### QUÉ SE ESPERA
Traduce al inglés esta oración de la reseña sobre Tres veranos: "Viven con su madre, Anna, la tía Teresa y el abuelo materno en un pueblo de campo en las afueras de Atenas."

### TEXTO PROPORCIONADO
· · · · · · ·
En vísperas de la gran rebelión

Tres veranos 

Por Margarita Liberaki 

Periférica. 319 páginas 

No debería sorprender que esta novela publicada hace 80 años en Grecia, donde es un clásico moderno, encuentre eco en el siglo XXI y fuera de su ámbito cultural específico. Sus temas, que podían parecer novedosos y hasta revulsivos en el lejano 1946, casan bien con ideas y costumbres que hoy son moneda corriente en todas las sociedades occidentales.

Se ha dicho que Tres veranos, de Margarita Liberaki (1919-2001), fue una suerte de Mujercitas actualizado. En efecto, sus personajes principales son tres hermanas (no cuatro) que salieron o están por salir de la adolescencia. Viven con su madre, Anna, la tía Teresa y el abuelo materno en un pueblo de campo en las afueras de Atenas. El padre está ausente pero no porque haya marchado a la guerra, como en la novela de Louise May Alcott; está divorciado de Anna y vive en la capital, a discreta distancia de sus hijas, que cada tanto lo visitan.

Con algunas sutiles excepciones, todo el libro está contado al modo impresionista y en primera persona por Caterina, la menor de las tres hermanas. Ella es la más fabuladora e inquieta de la familia. María, la mayor, deslumbra a los muchachos con su belleza serena; Infanta, la segunda, es introvertida y, aunque valiente, se muestra apegada a la muy recta y asustadiza tía Teresa, quien carga con un horrendo trauma de juventud.

Los tres veranos del título, de fecha imprecisa aunque alguna vez se menciona al pasar el año 1945, condensan la etapa de transición de las hermanas entre la niñez y la vida adulta. El trayecto está dominado por las primeras experiencias sentimentales del trío, más algunas leves intrigas familiares según lo que recuerda la imaginación a veces atolondrada de Caterina.

“Aquellos domingos permanecerán intactos en mi memoria, tal y como los viví. El olvido no se llevará ninguno de sus detalles -promete la narradora-. Fue en aquel entonces cuando conocimos el mundo del mar. Nosotras, que vivíamos con las hormigas, las lagartijas y las ranas, nos quedábamos perplejas ante las olas. Dejábamos que los cangrejos nos clavaran las pinzas en la carne para que nuestra sangre se mezclara con la sal, que los peces nos rozaran el cuerpo para notar lo fríos que estaban. Y deseábamos que el agua formara remolinos para sentir la dulzura de la muerte, pero sin llegar a morir”.
· · · · · · ·
### REGISTROS DE DATOS
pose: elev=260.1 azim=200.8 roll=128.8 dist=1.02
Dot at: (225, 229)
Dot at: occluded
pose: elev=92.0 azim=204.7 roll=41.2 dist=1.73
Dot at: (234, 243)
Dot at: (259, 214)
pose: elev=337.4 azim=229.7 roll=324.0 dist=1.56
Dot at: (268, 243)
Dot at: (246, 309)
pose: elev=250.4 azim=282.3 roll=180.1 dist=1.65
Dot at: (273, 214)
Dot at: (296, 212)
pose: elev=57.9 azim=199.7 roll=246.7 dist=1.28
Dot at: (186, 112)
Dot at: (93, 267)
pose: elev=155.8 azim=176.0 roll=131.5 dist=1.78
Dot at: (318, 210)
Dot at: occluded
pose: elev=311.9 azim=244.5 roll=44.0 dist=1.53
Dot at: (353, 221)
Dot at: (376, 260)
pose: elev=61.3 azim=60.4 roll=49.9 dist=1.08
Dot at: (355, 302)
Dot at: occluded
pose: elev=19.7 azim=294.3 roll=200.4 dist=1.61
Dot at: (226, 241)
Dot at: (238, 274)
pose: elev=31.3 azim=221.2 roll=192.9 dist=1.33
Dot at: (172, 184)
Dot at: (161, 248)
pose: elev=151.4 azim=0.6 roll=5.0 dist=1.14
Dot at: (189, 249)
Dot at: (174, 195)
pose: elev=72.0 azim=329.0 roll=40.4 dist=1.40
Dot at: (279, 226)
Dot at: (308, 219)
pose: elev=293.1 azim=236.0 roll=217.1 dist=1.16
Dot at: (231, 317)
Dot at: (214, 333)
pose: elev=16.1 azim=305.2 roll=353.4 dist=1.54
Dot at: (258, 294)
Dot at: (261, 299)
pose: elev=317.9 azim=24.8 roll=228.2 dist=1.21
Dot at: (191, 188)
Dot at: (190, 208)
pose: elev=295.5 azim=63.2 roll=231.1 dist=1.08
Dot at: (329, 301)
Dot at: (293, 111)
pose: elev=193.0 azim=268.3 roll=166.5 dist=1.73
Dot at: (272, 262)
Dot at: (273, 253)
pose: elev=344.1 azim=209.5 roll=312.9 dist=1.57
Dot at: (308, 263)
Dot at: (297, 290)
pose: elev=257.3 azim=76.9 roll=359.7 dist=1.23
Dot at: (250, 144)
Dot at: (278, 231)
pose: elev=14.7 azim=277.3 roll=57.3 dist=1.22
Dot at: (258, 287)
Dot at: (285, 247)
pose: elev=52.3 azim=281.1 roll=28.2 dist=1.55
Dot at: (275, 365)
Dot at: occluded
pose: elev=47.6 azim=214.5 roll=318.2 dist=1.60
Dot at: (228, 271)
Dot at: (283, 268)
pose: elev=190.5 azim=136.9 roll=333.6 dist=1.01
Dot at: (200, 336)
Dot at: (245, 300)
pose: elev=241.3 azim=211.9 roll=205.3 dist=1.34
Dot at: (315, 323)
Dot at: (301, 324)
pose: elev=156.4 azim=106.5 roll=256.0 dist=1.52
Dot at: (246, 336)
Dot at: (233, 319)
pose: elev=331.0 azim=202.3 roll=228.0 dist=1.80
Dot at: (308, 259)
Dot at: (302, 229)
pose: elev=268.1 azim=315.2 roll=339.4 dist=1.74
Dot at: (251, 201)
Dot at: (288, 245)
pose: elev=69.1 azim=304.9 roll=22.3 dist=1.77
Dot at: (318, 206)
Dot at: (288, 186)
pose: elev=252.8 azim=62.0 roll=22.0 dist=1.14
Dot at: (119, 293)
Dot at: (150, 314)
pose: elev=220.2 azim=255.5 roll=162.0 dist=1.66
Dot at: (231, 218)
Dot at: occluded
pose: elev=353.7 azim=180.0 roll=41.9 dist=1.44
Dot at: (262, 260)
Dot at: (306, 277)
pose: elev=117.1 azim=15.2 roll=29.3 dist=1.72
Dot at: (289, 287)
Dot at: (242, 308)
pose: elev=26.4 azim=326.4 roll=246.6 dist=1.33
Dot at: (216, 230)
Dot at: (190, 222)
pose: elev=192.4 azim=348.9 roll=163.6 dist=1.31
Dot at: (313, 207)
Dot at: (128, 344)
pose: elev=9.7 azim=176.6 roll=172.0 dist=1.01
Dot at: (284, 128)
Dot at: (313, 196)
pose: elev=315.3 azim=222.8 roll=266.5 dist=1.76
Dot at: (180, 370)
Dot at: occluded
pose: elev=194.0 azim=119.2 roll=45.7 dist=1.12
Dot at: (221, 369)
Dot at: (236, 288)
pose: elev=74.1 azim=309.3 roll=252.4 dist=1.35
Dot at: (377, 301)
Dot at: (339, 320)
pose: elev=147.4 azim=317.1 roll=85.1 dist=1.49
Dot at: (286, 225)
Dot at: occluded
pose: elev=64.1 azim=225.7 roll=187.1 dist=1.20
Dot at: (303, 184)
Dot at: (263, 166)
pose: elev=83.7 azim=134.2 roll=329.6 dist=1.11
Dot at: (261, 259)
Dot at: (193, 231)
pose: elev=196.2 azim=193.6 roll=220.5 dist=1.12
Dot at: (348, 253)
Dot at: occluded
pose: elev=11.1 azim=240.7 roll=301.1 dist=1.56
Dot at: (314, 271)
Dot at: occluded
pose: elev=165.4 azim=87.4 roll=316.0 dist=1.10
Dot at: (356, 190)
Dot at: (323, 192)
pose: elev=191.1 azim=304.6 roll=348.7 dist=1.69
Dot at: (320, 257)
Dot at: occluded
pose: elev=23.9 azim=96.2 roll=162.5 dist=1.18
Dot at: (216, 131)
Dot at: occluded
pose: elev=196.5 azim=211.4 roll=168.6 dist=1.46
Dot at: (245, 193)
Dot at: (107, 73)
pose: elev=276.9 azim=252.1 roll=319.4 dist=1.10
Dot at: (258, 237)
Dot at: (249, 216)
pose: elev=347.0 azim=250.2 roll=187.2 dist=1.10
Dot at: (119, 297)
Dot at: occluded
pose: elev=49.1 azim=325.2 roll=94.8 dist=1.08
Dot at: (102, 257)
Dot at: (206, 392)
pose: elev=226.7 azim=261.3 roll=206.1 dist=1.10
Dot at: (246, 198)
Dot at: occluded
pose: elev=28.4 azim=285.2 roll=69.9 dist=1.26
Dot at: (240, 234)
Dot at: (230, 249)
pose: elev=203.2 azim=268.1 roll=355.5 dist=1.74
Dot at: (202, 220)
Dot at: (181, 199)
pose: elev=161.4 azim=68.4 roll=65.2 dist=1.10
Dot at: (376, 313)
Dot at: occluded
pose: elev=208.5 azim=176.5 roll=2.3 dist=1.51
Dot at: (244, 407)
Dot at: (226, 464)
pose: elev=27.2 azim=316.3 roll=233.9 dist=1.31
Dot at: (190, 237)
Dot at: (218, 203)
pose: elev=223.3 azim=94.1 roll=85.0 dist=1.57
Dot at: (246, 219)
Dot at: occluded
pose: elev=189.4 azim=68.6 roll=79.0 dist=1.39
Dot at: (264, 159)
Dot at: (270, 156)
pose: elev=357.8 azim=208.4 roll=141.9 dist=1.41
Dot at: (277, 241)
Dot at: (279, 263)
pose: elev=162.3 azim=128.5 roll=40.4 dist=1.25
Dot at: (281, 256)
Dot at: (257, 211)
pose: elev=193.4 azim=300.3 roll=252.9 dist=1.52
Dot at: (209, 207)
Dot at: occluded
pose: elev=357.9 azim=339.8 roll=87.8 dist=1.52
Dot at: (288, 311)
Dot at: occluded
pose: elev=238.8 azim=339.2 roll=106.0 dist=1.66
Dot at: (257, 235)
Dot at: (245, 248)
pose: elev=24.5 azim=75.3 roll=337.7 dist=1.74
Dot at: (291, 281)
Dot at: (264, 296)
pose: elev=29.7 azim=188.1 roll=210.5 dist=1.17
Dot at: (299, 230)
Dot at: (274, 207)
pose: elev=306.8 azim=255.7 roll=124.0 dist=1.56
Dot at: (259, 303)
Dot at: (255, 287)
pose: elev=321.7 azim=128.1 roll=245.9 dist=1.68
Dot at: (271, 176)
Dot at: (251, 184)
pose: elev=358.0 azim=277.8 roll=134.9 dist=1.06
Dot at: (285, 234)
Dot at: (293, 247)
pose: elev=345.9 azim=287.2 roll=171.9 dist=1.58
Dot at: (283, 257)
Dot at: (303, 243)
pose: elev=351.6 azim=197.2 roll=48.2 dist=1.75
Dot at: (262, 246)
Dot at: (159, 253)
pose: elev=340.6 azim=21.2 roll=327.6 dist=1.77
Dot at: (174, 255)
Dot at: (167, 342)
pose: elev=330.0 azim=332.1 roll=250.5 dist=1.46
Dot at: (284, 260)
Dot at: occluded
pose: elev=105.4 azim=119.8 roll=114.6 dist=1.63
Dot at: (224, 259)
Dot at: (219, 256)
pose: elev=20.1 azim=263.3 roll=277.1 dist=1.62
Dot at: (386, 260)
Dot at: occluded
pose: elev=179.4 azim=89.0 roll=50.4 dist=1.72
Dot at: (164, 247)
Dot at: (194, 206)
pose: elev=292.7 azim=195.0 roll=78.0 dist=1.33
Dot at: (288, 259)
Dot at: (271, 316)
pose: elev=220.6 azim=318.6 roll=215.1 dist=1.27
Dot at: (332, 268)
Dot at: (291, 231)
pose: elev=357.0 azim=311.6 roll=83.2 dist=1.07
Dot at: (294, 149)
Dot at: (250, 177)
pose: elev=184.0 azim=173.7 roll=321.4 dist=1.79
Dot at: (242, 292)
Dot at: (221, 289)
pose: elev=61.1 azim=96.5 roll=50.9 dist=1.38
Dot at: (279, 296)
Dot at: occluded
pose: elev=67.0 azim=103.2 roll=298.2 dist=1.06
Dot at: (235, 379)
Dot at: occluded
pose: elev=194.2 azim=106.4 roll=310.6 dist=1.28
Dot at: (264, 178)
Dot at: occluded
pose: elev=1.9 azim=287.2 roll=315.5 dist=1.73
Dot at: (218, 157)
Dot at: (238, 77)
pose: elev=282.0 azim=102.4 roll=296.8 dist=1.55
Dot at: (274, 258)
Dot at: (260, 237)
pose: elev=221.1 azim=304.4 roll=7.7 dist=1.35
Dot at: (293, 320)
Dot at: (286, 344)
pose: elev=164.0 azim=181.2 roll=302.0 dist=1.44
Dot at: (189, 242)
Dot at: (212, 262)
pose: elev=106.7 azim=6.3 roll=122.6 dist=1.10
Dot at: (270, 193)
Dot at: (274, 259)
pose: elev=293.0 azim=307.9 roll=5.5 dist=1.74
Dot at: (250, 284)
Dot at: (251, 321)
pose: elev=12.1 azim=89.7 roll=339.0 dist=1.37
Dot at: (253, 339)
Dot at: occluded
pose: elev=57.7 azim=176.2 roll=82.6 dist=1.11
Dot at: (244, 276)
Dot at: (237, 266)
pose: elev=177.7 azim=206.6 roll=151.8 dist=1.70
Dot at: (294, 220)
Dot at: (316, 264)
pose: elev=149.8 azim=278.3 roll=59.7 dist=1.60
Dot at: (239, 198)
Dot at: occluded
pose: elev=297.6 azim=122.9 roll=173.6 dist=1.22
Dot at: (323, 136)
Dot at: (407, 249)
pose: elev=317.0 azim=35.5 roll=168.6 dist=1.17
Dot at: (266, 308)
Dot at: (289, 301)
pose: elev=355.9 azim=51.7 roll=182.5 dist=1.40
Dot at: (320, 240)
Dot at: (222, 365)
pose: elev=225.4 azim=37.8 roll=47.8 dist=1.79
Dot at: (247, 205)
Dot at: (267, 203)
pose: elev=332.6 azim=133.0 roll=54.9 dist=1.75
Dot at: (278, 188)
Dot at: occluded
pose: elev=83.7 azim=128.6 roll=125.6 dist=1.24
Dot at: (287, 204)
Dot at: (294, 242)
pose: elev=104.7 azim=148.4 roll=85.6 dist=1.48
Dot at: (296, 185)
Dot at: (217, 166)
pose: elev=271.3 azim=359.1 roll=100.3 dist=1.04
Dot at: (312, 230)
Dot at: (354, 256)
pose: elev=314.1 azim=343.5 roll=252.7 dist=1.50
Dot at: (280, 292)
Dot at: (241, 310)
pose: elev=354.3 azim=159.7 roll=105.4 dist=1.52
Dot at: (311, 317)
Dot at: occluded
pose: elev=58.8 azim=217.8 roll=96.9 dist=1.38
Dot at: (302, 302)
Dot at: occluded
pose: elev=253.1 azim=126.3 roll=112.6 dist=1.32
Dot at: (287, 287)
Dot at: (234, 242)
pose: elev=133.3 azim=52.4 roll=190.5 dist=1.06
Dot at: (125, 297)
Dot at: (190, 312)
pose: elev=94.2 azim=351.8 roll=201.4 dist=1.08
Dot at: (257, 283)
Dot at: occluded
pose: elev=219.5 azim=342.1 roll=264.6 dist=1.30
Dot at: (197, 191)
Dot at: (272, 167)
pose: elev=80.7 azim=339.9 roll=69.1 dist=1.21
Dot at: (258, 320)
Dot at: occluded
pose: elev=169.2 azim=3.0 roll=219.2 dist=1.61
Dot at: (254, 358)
· · · · · · ·
### RESULTADO DEL EJERCICIO
They live with their mother, Anna, Aunt Teresa, and their maternal grandfather in a country village on the outskirts of Athens.